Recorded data
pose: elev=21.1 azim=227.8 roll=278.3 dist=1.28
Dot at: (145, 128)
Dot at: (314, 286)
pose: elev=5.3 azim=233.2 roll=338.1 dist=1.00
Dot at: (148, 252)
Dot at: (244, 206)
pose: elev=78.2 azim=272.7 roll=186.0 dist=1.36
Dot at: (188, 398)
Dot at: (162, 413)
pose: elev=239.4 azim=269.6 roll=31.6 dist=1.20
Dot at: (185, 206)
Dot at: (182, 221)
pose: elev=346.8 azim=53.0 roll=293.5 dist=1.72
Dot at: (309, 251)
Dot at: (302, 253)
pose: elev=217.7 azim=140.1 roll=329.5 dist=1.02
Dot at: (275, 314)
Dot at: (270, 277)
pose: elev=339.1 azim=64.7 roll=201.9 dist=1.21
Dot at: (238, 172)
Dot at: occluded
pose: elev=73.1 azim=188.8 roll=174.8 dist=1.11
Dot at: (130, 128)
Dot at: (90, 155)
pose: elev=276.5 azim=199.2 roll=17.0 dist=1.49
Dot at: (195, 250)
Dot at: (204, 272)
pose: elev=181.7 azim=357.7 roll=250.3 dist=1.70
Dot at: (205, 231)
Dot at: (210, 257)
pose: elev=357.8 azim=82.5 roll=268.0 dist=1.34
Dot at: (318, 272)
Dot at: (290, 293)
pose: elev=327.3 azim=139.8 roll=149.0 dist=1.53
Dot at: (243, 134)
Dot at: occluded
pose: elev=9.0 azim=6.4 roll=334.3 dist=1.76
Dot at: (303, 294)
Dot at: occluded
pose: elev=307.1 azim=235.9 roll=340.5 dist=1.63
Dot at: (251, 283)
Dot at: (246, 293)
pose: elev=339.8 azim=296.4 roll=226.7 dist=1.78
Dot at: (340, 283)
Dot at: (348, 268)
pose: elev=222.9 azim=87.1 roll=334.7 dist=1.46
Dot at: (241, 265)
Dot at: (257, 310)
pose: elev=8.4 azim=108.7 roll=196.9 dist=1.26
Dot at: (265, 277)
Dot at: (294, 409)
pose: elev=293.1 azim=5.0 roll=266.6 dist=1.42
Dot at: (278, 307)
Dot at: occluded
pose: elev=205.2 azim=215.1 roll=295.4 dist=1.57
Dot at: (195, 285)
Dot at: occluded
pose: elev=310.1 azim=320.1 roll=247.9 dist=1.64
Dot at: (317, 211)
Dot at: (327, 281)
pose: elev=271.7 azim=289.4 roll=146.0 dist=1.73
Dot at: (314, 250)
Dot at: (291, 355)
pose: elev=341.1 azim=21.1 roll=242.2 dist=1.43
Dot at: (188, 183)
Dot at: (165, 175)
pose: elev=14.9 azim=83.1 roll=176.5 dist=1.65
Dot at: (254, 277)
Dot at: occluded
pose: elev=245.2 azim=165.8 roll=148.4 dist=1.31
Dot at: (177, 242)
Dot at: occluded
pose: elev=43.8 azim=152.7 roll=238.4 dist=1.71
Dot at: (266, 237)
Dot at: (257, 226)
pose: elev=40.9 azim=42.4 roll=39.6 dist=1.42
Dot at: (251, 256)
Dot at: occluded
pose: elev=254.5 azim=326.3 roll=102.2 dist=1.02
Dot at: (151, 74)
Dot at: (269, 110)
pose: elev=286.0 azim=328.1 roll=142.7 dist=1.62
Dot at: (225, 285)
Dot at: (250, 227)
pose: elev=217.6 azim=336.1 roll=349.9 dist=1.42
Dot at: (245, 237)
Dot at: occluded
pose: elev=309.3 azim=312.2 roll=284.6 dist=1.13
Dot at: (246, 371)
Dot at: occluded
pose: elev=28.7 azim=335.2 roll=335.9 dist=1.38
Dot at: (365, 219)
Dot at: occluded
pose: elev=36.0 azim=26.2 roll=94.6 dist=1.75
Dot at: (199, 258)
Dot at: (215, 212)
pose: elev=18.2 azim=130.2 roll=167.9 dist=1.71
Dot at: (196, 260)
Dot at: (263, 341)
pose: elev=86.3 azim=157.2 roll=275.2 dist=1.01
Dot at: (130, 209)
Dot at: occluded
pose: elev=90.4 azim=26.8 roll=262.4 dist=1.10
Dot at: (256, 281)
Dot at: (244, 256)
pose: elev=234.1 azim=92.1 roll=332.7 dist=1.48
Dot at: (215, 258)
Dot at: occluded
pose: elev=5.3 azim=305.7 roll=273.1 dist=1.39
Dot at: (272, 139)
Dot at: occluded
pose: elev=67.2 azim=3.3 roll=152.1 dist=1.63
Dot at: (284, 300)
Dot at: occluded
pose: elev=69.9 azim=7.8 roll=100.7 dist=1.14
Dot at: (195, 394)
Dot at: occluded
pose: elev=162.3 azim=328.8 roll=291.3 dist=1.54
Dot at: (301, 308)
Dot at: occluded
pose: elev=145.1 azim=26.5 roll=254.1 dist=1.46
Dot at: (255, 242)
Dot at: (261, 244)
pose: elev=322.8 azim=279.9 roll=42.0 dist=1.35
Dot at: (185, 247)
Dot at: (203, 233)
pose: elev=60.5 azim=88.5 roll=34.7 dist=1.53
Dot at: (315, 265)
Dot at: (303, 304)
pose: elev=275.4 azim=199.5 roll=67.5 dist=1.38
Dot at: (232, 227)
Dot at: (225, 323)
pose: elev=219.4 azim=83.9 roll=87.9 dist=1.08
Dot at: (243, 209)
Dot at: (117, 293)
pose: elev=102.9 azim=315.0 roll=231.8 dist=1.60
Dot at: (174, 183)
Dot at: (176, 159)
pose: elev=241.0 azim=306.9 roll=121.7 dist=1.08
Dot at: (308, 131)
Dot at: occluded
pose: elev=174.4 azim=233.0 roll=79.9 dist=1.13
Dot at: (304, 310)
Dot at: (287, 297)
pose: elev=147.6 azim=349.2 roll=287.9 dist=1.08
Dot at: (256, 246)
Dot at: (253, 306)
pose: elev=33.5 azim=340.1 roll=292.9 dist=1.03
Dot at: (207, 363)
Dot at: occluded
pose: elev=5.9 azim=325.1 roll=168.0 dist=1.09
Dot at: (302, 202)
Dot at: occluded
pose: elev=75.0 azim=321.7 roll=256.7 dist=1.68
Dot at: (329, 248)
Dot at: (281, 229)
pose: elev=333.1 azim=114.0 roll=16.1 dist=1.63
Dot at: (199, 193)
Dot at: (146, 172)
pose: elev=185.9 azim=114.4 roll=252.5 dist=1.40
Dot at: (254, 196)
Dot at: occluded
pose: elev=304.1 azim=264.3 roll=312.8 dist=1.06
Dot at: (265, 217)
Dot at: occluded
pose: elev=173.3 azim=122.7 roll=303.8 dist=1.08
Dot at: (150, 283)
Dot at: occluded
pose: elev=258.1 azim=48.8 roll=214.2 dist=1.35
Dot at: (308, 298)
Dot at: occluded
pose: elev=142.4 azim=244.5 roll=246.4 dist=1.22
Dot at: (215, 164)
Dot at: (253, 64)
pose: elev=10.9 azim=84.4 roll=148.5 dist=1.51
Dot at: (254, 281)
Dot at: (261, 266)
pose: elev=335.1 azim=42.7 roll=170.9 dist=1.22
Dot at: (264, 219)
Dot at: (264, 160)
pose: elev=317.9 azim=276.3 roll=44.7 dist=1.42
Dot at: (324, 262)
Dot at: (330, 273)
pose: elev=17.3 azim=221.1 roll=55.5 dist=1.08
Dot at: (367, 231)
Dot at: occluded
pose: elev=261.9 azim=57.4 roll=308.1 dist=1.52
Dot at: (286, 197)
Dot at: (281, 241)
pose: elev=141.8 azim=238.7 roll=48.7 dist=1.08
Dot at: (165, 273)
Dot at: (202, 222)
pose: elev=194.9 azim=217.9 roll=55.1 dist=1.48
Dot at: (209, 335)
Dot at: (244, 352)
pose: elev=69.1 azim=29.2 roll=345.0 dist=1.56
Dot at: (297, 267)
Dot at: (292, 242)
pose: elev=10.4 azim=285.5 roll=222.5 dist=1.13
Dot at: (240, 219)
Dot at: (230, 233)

**Problem requirements**
Update the material from the line with "pose: elev=17.3 azim=221.1" up to and including the line with "Dot at: (202, 222)" by writing "elevation" in place of "elev". Give those lines again with nothing else changed.

**Task response**
pose: elevation=17.3 azim=221.1 roll=55.5 dist=1.08
Dot at: (367, 231)
Dot at: occluded
pose: elevation=261.9 azim=57.4 roll=308.1 dist=1.52
Dot at: (286, 197)
Dot at: (281, 241)
pose: elevation=141.8 azim=238.7 roll=48.7 dist=1.08
Dot at: (165, 273)
Dot at: (202, 222)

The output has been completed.